The gesture detection is fully scale-invariant (fist "openness" is normalized against each finger's own knuckle distance), so it works regardless of how close the hand is to the camera.
| Area | Technology |
|---|---|
| Framework | Next.js 16 (App Router) |
| UI | React 19, TypeScript |
| Styling | Tailwind CSS v4, tw-animate-css |
| Components | Radix UI, shadcn, lucide-react |
| Animation | Framer Motion |
| State | Zustand |
| Computer vision | @mediapipe/tasks-vision (HandLandmarker) |
- Node.js 20+
- A webcam and a browser with camera permission (the demo requires
getUserMedia)
npm install
npm run devOpen http://localhost:3000 and allow camera access when prompted. Click the "I'm human" checkbox in the Live demo section to start a verification.
The MediaPipe WASM runtime and hand-landmark model are loaded at runtime from the jsDelivr / Google Storage CDNs, so an internet connection is required on first use.
src/
├── app/ # Next.js App Router: layout, page, global styles
├── components/ # UI + verification components
│ ├── CameraFeed.tsx # Orchestrates the full state machine
│ ├── PuzzleBoard.tsx # Renders the shuffled tile grid
│ ├── HandLandmarks.tsx # Draws detected hand skeletons
│ ├── FingerCursor.tsx # Hand-driven cursor overlay
│ ├── site/ # Landing-page building blocks
│ └── ... # Hero, Features, Pricing, FAQ, SDK, etc.
├── hooks/
│ ├── useCamera.ts # Webcam stream lifecycle
│ ├── useHandTracking.ts # MediaPipe detection loop (up to 2 hands)

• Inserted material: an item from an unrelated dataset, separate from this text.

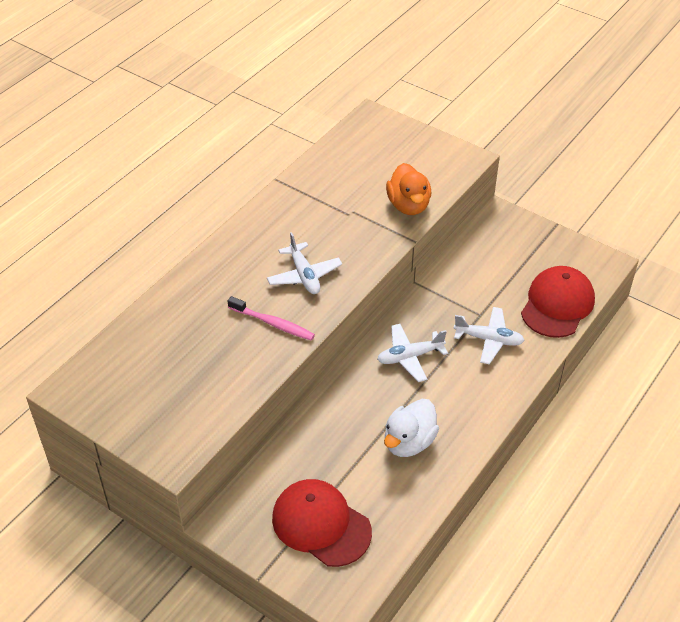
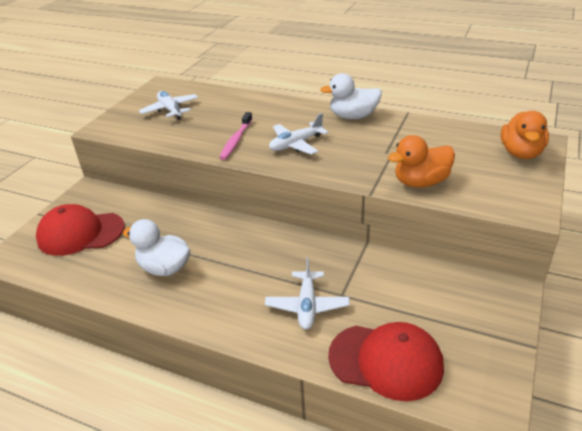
camera: 80 degrees right, 10 degrees down
(264, 220) = (353, 116): none -> white duck
(321, 524) = (80, 233): red cap -> red cap turned 120 degrees counterclockwise
(385, 133) = (521, 153): none -> orange duck
(410, 357) = (267, 253): white plane -> white plane (170, 110)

│ ├── useFingerTracking.ts # Smoothed fingertip → pixel position
│ ├── useFistDetection.ts # Fist (grab) gesture with hysteresis
│ ├── useRegionSelection.ts# Two-finger rectangle + hold detection
│ └── usePuzzle.ts # Capture → slice → shuffle
├── lib/
│ ├── mediapipe.ts # Shared HandLandmarker singleton
│ ├── sliceImage.ts # Slice captured frame into a 3×3 grid
│ ├── shuffleTiles.ts # Tile shuffling
│ └── captureRegion.ts # Crop a normalized region from a video frame
├── store/
│ └── captchaStore.ts # Zustand state machine store
├── types/ # Shared domain types (captcha, puzzle, hand)
└── constants/ # Repo links, etc.
The landing page documents a proposed drop-in component API. This is a design target (not yet a published package):
interface HumanCaptchaProps {
siteKey: string;
onSuccess?: (token: string) => void;
onError?: (error: Error) => void;
onExpired?: () => void;
size?: "compact" | "normal";
cameraFacing?: "user" | "environment";
modal?: boolean;
language?: string;
}All hand tracking and image processing happens client-side in the browser. The captured region is used only to build the puzzle and is not uploaded anywhere by the demo.
See the project repository for license details.